I) there is not the active nano particle of fluorinated groups;

The active nano particle that ii) contains at least one fluorinated groups; With

Iii) ethylene linkage unsaturated urethane fluorinated component.

27. object according to claim 26, wherein said object are the antireflection indicating meters.

28. according to each described object among the claim 26-27, wherein said substrate is polynorbornene, polyethylene terephthalate, polymethylmethacrylate, polycarbonate, polyethersulfone, polyimide, Mierocrystalline cellulose, cellulosetri-acetate, fluorenes polyester or polyethers naphthalene.

29. a composition, it comprises:

A) there is not the active nano particle of fluorinated groups; With

B) contain the active nano particle of at least one fluorinated groups;

Wherein particle (a) is at least 1: 1 with the ratio of particle (b).

30. a radiation-hardenable composition, it comprises:

A) active nano particle; With

B) one or more ethylene linkage unsaturated urethane fluorinated component;

The ratio of wherein said active nano particle and described ethylene linkage unsaturated urethane fluorinated component is at least 6: 1.

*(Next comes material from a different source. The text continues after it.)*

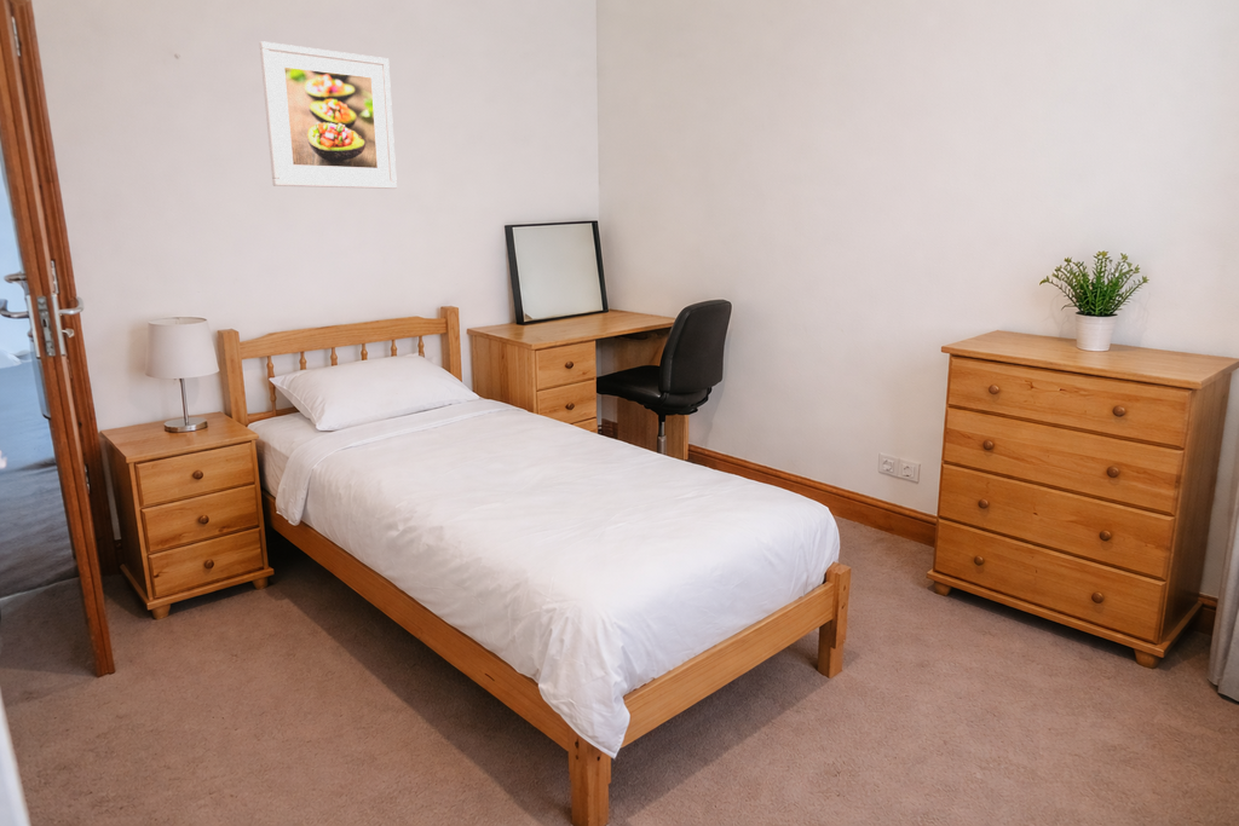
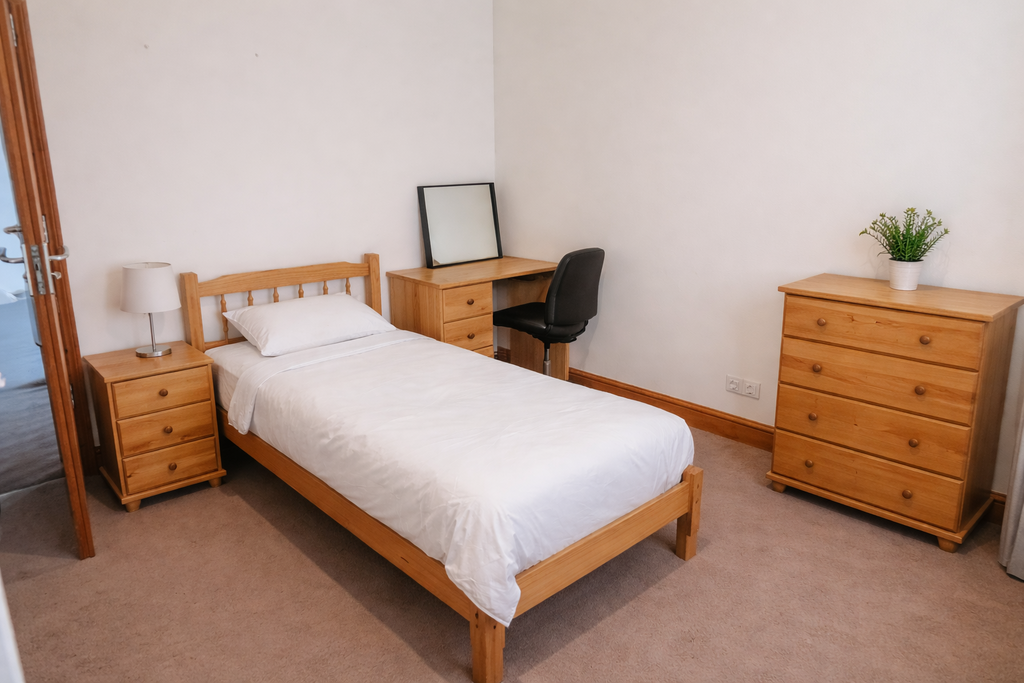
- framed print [258,40,398,190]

31. a radiation-hardenable composition, wherein said composition has when solidifying

A) less than 1.5 specific refractory power; With

B) be not less than the pencil hardness of F.

32. the described radiation-hardenable composition of claim 31, wherein said composition have at least 40 %RAU when solidifying.

33. a display pannel, it comprises radiation curable coating composition, and wherein said composition has when solidifying

A) less than 1.5 specific refractory power; With

B) be not less than the pencil hardness of F.